What can I say? I fell for it. Another toy that is actually supposed to help me. So I get myself a Fitbit Flex and I strap it onto my wrist. I go onto the site and I set up an account and I’m all ready to go. I set myself an alarm so I can “silently wake myself without disturbing my parter” and I set my step goal (10,000 steps) and I get ready to get healthy.
Here’s what my first 30 days were like:
Day 1 6:15 am: I begin having dreams about being sent to death row. Old school movie clips play in my mind. I’m being led to the electric chair with a priest in formal robes with the big red hat and he’s walking in front of me reciting parts of the Bible.
My husband shakes me awake and tells me I’ve been screaming in my sleep about how I didn’t kill the guy he was already dead when I showed up.
Turns out it was the alarm.
Day 1 Noon: I’ve been to the gym and gotten my 10,000 steps in. Can I quit now?
Day 5: I realize that I haven’t been getting 20,000 steps a day. Turns out that I talk with my hands. A lot. The Fitbit thinks my talking is steps taken. I now take my Fitbit off if I’m having dinner with my husband, arguing with my kids or on the phone with friends. My daily steps have now dropped to somewhere around 7500 unless I make it to the gym. Which means the gym has now become a priority. Yay?
Day 10: I’ve finally stopped having dreams about my own death via electric chair. Now the stupid buzzy alarm is just freaking annoying.
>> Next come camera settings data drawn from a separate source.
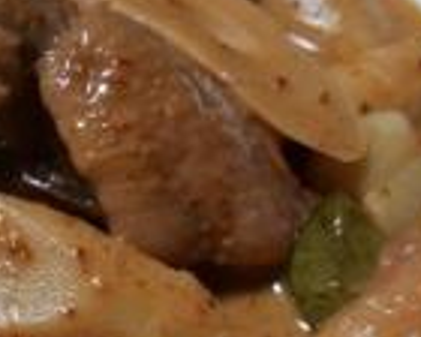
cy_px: 289
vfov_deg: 12.9
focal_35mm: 119
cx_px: 30
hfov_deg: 15.9
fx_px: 1483
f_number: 2.9
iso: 50
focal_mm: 6.3
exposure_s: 1/5.8
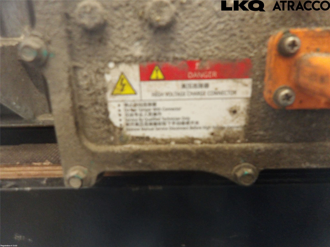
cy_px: 124
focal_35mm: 27
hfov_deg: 65.3
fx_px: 257
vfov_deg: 51.4
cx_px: 165
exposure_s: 1/60
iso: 775
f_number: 3
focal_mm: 4.9
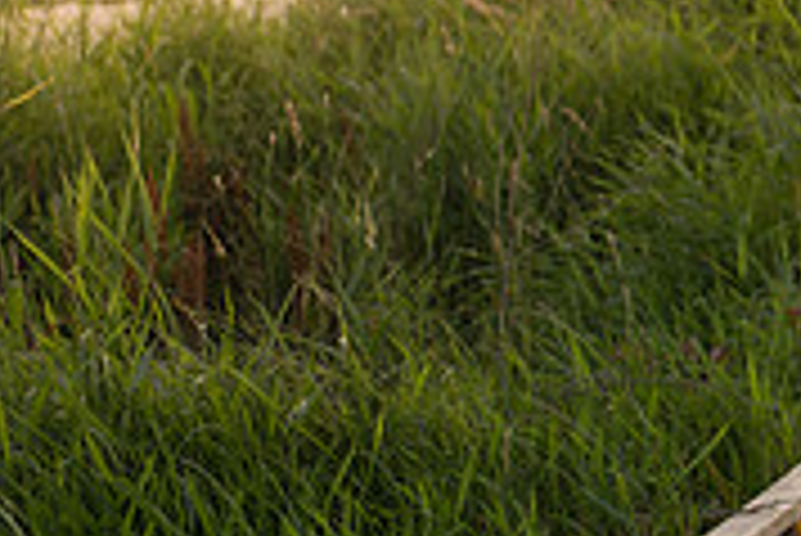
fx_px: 5077
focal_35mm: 228
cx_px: 1143
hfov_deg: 8.8
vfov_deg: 6.0
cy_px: 79
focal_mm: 70
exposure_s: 1/125
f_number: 2.8
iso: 100
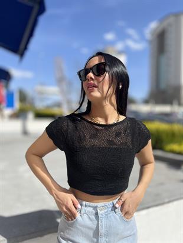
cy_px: 122
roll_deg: -0.4
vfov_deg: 67.3
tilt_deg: -0.2
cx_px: 92
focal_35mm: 26
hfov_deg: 53.1
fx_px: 183
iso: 50
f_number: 1.5
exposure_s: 1/3831
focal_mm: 5.7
Day 15: I now find myself tapping my Fitbit Flex to see how many steps I’ve taken before I get myself a snack to debate whether I can “afford” the calories.
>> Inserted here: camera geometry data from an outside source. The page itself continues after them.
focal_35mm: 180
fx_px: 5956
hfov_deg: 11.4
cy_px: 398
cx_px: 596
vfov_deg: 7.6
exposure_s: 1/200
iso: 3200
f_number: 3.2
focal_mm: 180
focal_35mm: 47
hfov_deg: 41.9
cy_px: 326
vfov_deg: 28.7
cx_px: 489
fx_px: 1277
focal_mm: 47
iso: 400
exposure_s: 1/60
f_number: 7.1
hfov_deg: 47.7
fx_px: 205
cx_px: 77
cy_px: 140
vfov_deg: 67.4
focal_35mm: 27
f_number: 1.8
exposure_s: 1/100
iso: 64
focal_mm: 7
Day 20: I gave up on this early morning crap and moved the alarm up to 7:00 a.m. (Now that it’s summer I’ve actually shut the alarm off because I no longer have to landmine my kids out of bed to get them to the bus each morning).
Day 25: My jeans are a little looser. I make healthier food choices when I go to the store. I’ve got more energy. I’ve been conditioned to wait for the little buzzes coming from my wrist like one of Pavlov’s dogs waiting for a dog biscuit.
Day 30: I’ve lost 5 pounds. Most days I get 10,000 steps in. The days I don’t—I don’t sweat them because I know that I can make up those steps the next day. Every day I get excited when I feel that buzzing. Every buzz reminds me that I’m making progress and I make better choices because I don’t want to undo that progress.
So, for me? The Fitbit Flex was a win. Sure, it looks a bit dorky wearing a rubber bracelet around everywhere but the constant positive reinforcement helps me to achieve my fitness goals. And no offense I can deal with looking a bit dorky—especially now that I’ve started craving that little buzzy feeling.